Start of DATA RECORDS

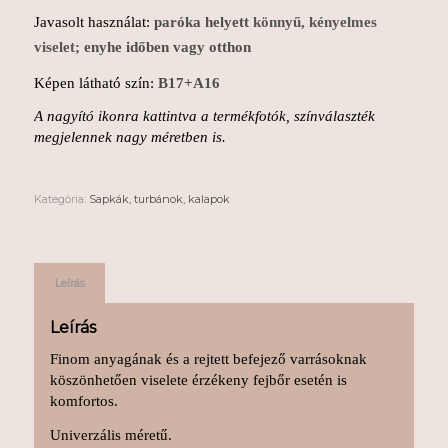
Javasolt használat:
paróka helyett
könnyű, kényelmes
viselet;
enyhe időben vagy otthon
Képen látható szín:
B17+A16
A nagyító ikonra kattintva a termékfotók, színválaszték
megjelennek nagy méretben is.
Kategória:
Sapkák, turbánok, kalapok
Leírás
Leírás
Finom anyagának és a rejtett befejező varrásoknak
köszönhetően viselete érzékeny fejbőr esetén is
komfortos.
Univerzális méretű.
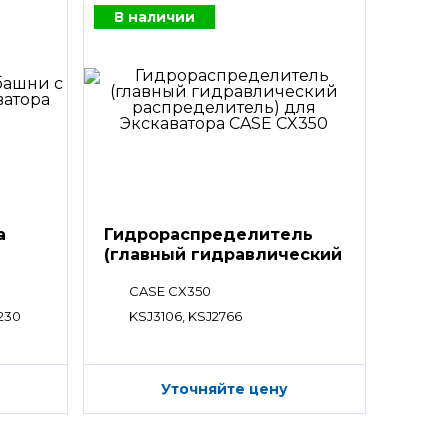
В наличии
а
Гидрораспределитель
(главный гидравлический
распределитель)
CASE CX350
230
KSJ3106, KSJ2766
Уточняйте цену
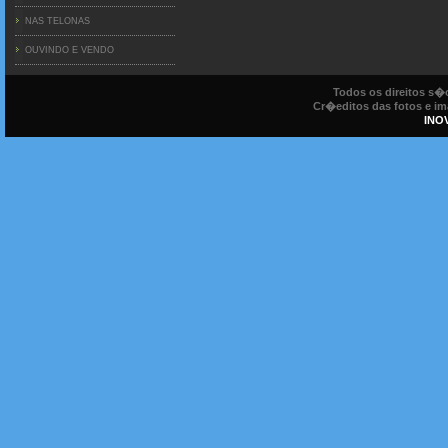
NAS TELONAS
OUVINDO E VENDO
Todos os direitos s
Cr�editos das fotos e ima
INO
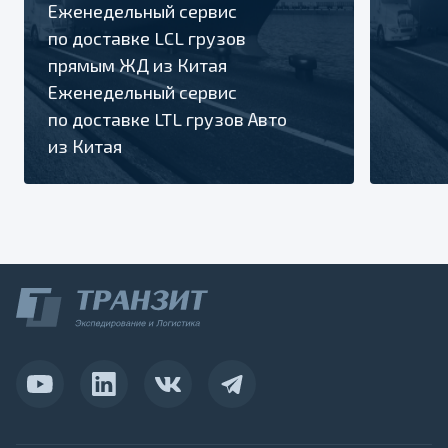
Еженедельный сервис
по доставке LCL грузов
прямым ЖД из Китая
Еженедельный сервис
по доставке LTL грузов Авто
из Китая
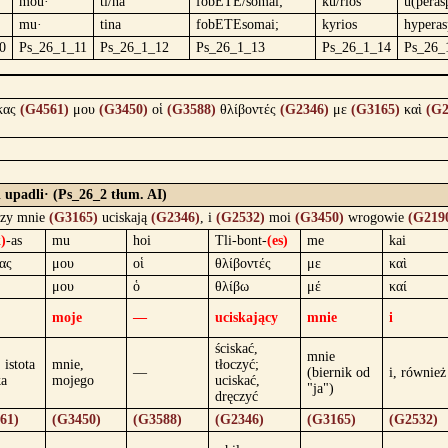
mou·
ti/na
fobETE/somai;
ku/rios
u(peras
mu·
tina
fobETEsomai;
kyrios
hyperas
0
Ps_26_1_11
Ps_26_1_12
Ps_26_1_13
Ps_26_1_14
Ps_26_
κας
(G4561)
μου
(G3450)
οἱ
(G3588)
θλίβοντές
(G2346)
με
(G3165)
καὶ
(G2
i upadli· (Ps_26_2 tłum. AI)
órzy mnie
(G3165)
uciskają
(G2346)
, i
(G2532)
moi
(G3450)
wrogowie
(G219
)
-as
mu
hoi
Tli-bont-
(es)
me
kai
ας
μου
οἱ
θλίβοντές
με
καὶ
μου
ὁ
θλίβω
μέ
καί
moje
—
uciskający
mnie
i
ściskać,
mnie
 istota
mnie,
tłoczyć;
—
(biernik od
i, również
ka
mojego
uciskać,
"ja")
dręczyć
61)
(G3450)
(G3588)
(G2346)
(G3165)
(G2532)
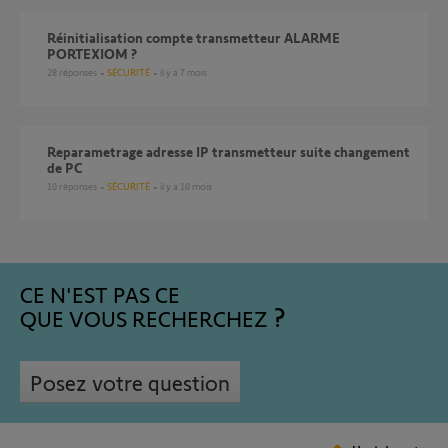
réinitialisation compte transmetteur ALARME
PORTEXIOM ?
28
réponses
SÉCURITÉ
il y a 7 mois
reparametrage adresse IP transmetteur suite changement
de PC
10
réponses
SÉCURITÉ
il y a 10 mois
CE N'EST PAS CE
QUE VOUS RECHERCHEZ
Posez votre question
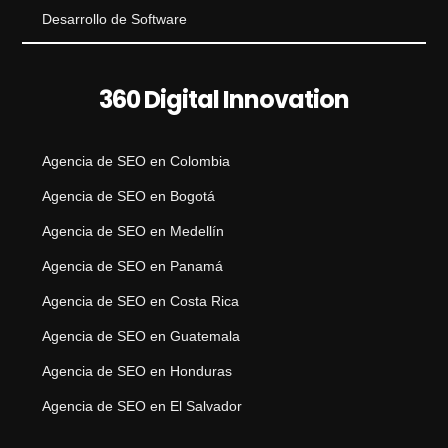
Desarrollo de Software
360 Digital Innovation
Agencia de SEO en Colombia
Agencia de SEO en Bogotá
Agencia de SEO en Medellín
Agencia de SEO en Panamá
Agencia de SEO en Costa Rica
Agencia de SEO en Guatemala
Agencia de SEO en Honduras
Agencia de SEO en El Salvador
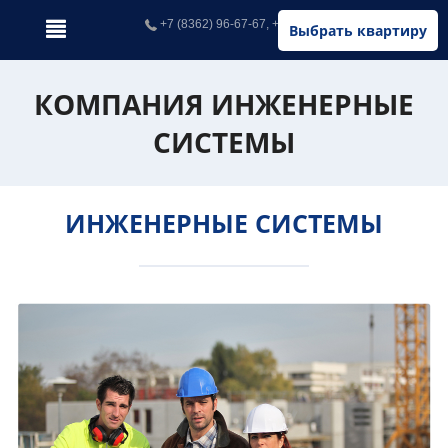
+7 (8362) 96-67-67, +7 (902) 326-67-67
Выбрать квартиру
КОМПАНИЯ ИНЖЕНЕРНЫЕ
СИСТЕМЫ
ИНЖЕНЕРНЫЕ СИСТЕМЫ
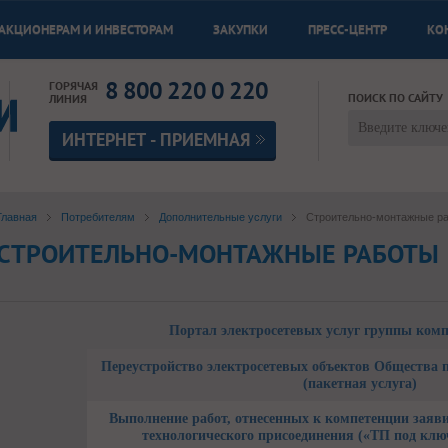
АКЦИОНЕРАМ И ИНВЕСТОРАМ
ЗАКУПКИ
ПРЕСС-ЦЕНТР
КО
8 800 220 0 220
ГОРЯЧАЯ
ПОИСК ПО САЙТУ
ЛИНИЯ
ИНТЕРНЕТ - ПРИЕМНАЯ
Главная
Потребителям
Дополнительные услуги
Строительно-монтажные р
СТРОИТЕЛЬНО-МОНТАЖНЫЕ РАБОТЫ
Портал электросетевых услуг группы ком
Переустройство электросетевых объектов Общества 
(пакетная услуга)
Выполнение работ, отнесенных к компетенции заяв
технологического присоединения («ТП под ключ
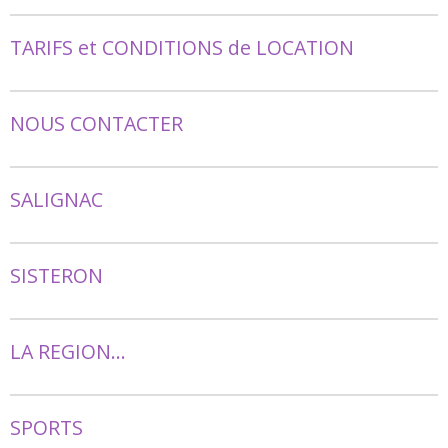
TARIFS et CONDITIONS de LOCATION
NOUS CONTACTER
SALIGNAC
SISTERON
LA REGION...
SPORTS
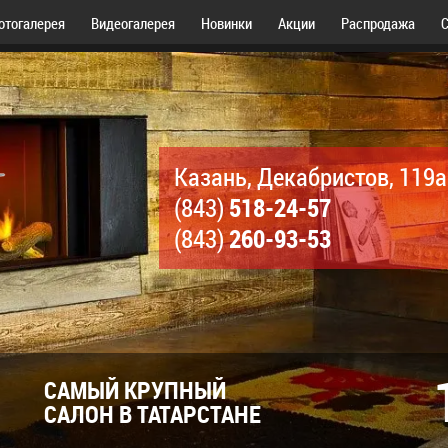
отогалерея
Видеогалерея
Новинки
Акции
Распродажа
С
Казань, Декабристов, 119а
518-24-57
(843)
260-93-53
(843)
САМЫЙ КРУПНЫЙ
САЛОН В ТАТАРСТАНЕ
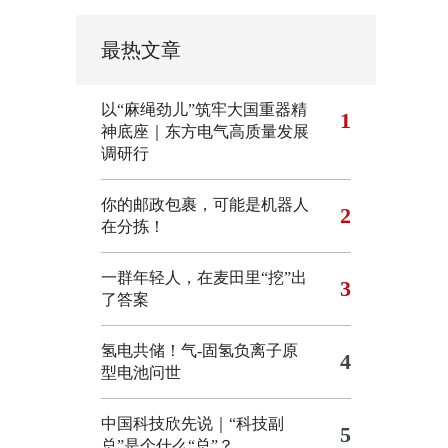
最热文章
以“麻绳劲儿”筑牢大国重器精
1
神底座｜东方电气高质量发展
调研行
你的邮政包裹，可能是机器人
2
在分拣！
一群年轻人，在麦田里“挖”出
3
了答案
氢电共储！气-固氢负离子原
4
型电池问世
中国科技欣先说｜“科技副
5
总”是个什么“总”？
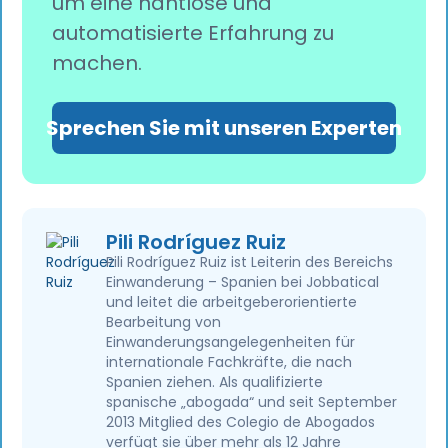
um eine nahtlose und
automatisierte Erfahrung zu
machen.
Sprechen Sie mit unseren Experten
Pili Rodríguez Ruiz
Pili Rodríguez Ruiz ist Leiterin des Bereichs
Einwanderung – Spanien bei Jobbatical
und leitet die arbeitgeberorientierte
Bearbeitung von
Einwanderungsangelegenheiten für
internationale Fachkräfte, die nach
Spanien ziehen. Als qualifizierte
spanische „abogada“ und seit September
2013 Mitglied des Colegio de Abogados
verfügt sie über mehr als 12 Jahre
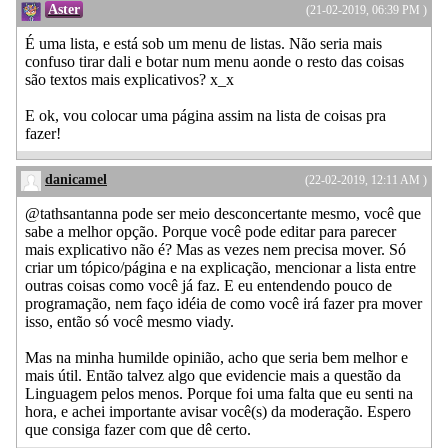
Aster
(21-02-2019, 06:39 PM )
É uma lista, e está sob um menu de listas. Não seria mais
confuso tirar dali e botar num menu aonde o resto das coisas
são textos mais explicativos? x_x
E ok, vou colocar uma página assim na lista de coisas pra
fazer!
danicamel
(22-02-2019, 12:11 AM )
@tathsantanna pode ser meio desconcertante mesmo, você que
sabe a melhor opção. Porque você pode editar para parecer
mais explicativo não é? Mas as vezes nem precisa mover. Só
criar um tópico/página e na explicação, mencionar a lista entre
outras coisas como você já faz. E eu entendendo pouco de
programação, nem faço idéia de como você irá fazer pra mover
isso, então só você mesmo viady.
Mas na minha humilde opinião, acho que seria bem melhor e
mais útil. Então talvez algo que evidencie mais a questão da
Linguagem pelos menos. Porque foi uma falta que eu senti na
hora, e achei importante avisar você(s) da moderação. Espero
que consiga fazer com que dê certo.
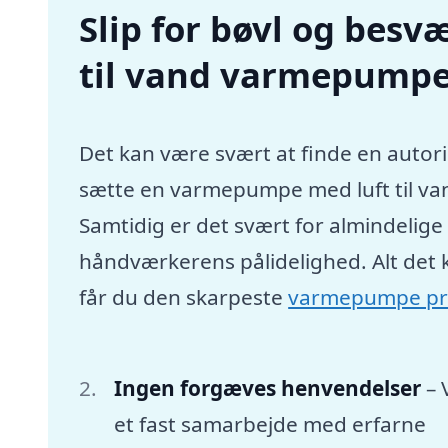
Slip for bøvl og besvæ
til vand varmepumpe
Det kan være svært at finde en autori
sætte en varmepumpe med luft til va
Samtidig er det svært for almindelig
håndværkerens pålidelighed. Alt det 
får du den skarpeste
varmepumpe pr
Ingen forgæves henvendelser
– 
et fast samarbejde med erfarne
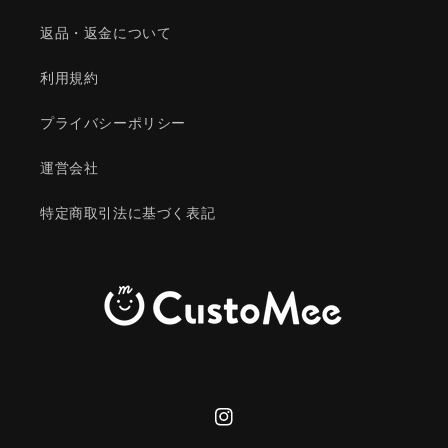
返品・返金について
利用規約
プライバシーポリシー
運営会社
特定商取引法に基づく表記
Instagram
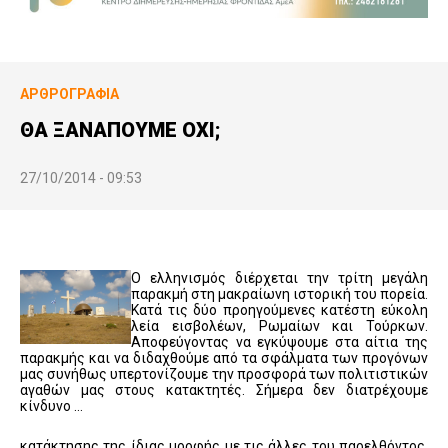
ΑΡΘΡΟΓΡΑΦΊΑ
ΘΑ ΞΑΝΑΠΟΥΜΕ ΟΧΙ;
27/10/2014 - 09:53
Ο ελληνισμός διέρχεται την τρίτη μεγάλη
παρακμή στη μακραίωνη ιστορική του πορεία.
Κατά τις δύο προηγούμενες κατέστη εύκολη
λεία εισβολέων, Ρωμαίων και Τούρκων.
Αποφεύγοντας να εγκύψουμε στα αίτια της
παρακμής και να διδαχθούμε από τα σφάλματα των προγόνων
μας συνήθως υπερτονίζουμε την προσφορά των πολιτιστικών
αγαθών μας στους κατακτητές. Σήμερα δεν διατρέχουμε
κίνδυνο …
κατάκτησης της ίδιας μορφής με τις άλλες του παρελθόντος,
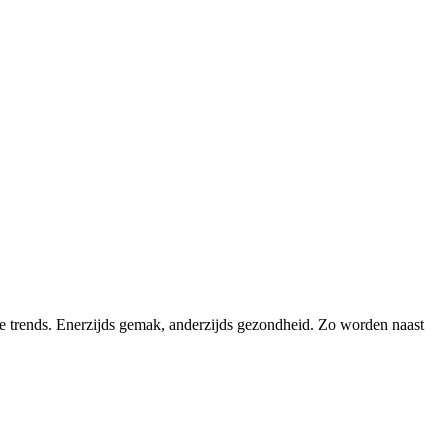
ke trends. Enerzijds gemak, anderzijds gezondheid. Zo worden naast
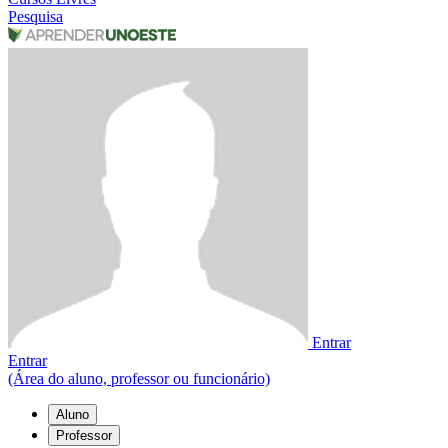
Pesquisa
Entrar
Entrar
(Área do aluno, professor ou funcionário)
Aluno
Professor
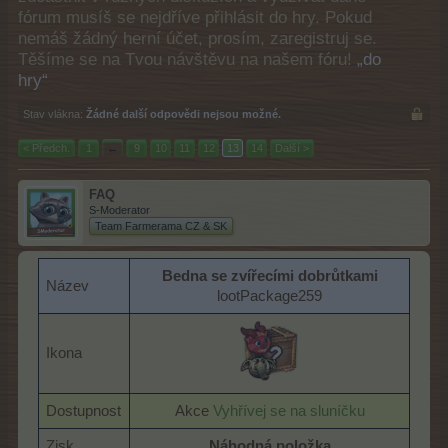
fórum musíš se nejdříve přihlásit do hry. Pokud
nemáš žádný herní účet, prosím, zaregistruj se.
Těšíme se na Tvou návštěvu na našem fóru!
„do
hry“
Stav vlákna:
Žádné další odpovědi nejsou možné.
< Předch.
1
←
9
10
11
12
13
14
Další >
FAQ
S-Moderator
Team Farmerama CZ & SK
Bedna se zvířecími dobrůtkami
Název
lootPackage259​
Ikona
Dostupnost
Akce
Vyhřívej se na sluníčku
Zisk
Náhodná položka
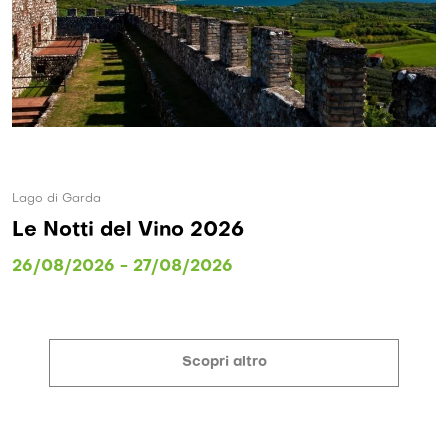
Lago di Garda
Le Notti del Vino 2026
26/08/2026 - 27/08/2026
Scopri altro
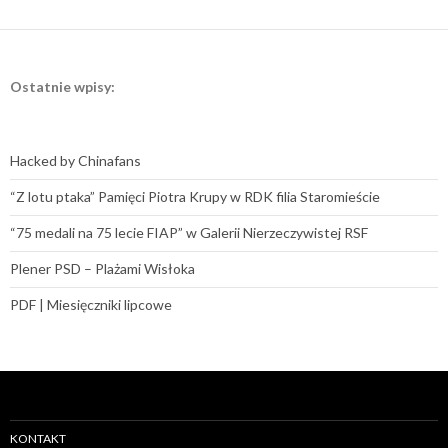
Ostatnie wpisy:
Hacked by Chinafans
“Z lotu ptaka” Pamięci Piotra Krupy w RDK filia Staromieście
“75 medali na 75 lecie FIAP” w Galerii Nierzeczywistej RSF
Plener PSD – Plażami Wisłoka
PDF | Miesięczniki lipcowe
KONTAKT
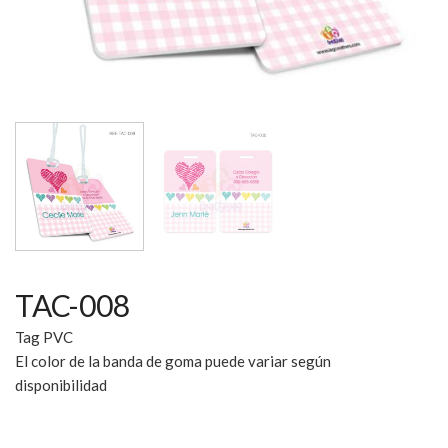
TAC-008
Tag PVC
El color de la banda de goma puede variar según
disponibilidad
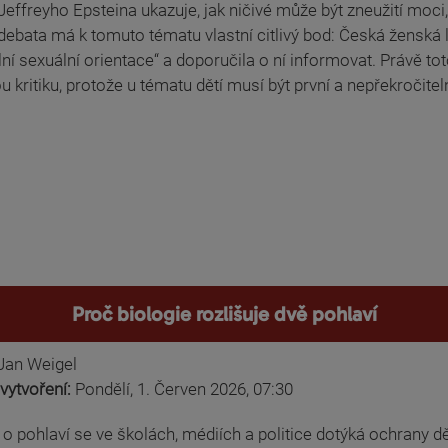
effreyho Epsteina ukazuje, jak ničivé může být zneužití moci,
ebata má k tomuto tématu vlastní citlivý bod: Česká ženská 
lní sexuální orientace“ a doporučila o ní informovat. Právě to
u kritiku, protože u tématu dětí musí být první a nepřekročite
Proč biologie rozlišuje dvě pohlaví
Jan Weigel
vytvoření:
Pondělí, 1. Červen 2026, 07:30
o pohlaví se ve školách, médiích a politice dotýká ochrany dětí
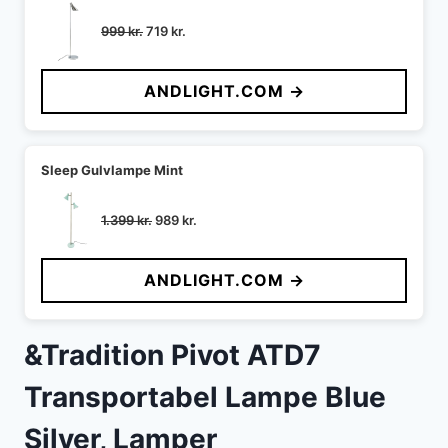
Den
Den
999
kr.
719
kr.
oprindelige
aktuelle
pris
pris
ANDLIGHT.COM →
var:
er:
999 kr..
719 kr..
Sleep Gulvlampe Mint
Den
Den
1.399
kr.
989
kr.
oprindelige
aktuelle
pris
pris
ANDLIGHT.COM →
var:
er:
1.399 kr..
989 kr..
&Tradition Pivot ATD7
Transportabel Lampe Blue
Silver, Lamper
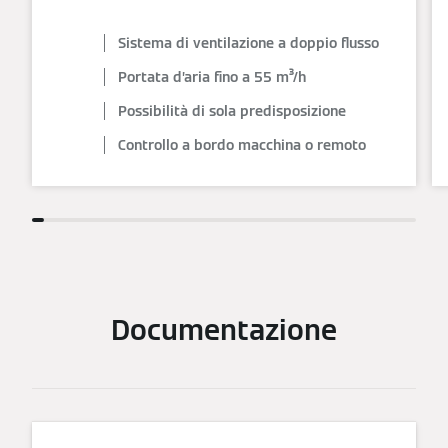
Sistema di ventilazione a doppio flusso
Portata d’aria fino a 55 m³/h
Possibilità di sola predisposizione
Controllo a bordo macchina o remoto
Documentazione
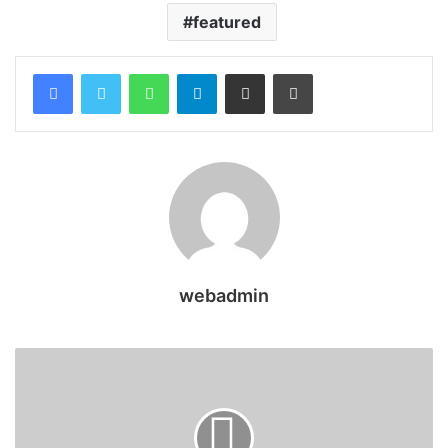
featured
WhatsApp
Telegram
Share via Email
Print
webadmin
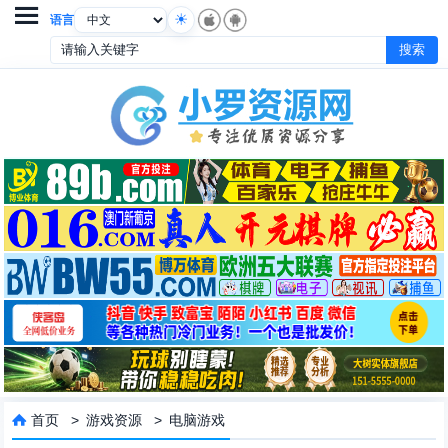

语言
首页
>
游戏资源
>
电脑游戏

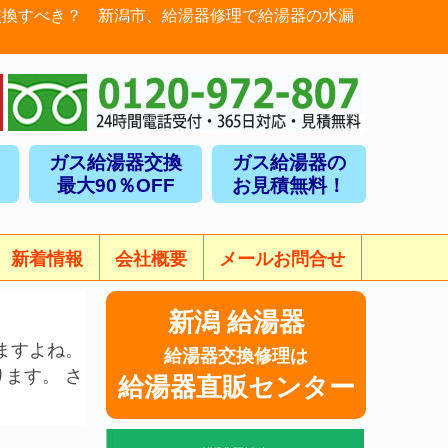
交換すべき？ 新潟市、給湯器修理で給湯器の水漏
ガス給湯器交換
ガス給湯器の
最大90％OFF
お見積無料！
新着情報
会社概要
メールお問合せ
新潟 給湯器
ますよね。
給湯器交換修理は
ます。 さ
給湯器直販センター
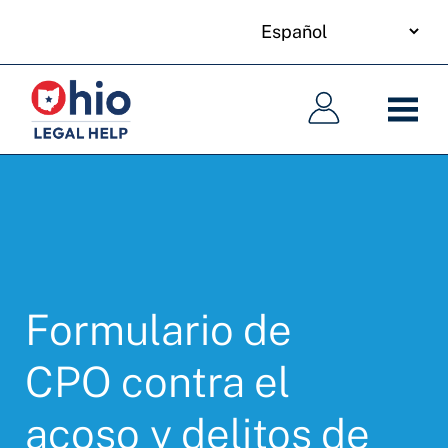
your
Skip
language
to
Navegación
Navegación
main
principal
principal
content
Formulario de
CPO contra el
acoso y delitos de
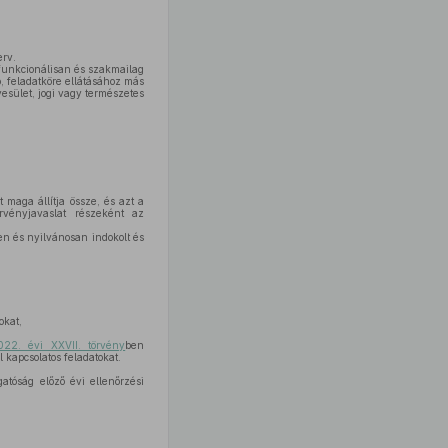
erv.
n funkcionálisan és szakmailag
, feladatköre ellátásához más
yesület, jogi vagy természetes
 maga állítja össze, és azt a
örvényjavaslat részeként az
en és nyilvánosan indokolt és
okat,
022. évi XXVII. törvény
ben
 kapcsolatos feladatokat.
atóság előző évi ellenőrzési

End of DATA RECORDS

WHAT THE EXERCISE ASKS
Lay out the listing's text from the line with "ke trends. Enerzijds" to the line with "disponibilidad" as a JSON list of strings, with one string for each line and no blank lines. Leave the pictures out.

ANSWER SPACE
[
  "ke trends. Enerzijds gemak, anderzijds gezondheid. Zo worden naast",
  "Pesquisa",
  "Entrar",
  "Entrar",
  "(Área do aluno, professor ou funcionário)",
  "Aluno",
  "Professor",
  "fórum musíš se nejdříve přihlásit do hry. Pokud",
  "nemáš žádný herní účet, prosím, zaregistruj se.",
  "Těšíme se na Tvou návštěvu na našem fóru!",
  "„do",
  "hry“",
  "Stav vlákna:",
  "Žádné další odpovědi nejsou možné.",
  "< Předch.",
  "1",
  "←",
  "9",
  "10",
  "11",
  "12",
  "13",
  "14",
  "Další >",
  "FAQ",
  "S-Moderator",
  "Team Farmerama CZ & SK",
  "Bedna se zvířecími dobrůtkami",
  "Název",
  "lootPackage259​",
  "Ikona",
  "Dostupnost",
  "Akce",
  "Vyhřívej se na sluníčku",
  "Zisk",
  "Náhodná položka",
  "Lago di Garda",
  "Le Notti del Vino 2026",
  "26/08/2026 - 27/08/2026",
  "Scopri altro",
  "Ostatnie wpisy:",
  "Hacked by Chinafans",
  "“Z lotu ptaka” Pamięci Piotra Krupy w RDK filia Staromieście",
  "“75 medali na 75 lecie FIAP” w Galerii Nierzeczywistej RSF",
  "Plener PSD – Plażami Wisłoka",
  "PDF | Miesięczniki lipcowe",
  "KONTAKT",
  "TAC-008",
  "Tag PVC",
  "El color de la banda de goma puede variar según",
  "disponibilidad"
]